The paper investigates a previously unexplored structural element of the Vertex Cover problem – a “weak edge”. An edge (i, j) in a graph G is defined as weak if there exists at least one optimal vertex cover S that contains exactly one of the two endpoints. The authors first prove that deciding whether a weak edge exists in a given graph is NP‑hard. The reduction is from 3‑SAT: each variable and clause is encoded as vertices and edges such that a weak edge corresponds to a satisfying assignment. Consequently, any algorithm that could reliably locate a weak edge would solve an NP‑complete problem, establishing the intrinsic difficulty of the task.

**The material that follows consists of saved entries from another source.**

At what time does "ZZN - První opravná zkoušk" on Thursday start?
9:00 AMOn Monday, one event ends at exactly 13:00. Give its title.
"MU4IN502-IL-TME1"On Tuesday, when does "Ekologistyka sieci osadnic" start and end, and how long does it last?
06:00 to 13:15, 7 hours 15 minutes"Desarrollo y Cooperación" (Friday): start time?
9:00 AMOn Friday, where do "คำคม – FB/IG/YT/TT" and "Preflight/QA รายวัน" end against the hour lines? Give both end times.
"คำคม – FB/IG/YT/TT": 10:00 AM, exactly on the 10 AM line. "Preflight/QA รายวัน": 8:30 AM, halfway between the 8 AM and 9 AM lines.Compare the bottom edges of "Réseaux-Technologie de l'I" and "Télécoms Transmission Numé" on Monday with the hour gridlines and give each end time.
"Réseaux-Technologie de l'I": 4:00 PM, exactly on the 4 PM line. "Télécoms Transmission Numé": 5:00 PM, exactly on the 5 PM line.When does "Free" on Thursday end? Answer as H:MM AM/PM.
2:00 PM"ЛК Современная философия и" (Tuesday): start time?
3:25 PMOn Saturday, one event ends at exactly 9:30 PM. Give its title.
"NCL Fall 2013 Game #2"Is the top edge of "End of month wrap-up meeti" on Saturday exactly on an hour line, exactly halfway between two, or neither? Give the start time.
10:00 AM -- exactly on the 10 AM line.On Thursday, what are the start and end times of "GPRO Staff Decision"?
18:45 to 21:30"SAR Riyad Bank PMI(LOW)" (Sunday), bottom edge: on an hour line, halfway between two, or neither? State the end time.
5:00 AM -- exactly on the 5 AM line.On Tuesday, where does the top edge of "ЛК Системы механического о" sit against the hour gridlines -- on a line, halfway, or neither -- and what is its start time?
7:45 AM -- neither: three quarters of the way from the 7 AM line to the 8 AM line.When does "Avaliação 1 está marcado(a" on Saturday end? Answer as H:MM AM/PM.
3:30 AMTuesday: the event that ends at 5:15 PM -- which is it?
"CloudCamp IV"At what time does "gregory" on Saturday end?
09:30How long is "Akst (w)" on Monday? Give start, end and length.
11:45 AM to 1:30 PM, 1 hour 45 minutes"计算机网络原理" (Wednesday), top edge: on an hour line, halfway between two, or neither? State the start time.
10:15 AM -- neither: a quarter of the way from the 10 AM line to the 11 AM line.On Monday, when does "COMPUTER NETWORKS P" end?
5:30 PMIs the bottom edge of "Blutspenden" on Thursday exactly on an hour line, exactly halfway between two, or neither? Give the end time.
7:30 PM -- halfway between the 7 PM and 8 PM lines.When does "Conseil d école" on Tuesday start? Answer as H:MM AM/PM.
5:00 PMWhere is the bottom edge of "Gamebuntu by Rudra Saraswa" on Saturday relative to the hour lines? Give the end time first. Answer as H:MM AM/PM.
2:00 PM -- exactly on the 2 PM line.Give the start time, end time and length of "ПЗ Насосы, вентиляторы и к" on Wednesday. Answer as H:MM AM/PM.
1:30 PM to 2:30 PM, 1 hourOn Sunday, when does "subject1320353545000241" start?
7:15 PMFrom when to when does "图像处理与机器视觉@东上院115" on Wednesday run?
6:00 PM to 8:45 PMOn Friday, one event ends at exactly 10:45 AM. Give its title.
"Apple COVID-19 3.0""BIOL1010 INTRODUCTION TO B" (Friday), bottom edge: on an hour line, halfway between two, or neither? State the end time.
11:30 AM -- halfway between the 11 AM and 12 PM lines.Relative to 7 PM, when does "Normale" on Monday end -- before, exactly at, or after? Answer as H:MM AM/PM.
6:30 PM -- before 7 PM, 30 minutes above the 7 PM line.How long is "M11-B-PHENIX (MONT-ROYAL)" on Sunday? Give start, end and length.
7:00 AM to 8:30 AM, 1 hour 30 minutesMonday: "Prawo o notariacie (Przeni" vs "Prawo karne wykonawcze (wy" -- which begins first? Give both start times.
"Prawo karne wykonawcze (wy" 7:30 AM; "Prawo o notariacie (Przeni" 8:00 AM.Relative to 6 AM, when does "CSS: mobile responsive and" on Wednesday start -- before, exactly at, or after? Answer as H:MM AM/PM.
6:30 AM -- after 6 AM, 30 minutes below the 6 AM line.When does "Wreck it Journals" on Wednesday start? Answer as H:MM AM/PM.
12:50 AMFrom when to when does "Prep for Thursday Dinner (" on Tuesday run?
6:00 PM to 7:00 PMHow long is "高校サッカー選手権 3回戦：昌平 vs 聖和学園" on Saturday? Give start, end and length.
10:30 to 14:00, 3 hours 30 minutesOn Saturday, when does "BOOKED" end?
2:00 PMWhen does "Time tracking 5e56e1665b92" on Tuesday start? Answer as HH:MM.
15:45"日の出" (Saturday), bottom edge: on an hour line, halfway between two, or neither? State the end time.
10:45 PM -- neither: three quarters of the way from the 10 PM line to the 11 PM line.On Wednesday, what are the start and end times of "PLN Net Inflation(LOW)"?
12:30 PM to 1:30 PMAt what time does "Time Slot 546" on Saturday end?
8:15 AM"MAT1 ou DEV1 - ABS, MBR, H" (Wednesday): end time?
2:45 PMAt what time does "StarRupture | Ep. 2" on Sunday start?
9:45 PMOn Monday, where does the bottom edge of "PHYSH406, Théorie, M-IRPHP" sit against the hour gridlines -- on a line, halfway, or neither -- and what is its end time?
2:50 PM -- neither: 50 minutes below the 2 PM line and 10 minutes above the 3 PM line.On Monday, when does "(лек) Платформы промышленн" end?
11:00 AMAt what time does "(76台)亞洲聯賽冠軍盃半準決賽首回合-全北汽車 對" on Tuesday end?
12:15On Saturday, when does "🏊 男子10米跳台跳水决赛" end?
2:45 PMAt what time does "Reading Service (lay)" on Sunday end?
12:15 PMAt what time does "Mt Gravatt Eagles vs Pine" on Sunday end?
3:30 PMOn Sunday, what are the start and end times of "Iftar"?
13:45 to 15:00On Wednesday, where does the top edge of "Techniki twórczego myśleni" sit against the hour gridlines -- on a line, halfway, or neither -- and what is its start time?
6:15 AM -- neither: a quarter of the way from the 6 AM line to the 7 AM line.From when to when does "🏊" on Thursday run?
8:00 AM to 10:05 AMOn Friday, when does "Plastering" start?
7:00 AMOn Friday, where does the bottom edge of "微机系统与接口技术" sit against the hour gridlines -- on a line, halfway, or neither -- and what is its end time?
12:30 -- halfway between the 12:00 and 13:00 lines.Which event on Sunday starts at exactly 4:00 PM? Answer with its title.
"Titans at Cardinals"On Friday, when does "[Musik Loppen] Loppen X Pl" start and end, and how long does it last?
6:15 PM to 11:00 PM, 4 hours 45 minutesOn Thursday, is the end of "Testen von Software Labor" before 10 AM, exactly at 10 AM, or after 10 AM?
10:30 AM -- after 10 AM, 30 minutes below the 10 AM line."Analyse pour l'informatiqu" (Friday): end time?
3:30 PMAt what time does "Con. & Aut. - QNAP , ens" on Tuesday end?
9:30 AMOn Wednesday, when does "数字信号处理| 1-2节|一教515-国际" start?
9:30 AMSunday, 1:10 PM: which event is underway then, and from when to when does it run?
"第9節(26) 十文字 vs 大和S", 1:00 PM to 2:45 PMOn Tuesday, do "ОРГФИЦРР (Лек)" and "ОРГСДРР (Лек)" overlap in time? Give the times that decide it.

Building on this hardness result, the authors design a new approximation algorithm for Vertex Cover whose performance guarantee depends on a parameter σ that measures the “weakness” of the edges selected during the algorithm’s execution. In each iteration the algorithm picks an edge that is (or is treated as) weak, adds one of its endpoints to the cover, and removes all incident edges. For the chosen edge (i, j) a non‑negative value σ(i, j) is defined; it quantifies the extra cost incurred relative to the optimal solution when the algorithm decides which endpoint to include. Let σmax be the maximum σ(i, j) observed over all iterations. The algorithm then achieves an approximation ratio of

  2 − 1⁄(1 + σmax).

If σmax = 0 the bound collapses to the classic 2‑approximation, while any σmax > 0 yields a strictly better guarantee.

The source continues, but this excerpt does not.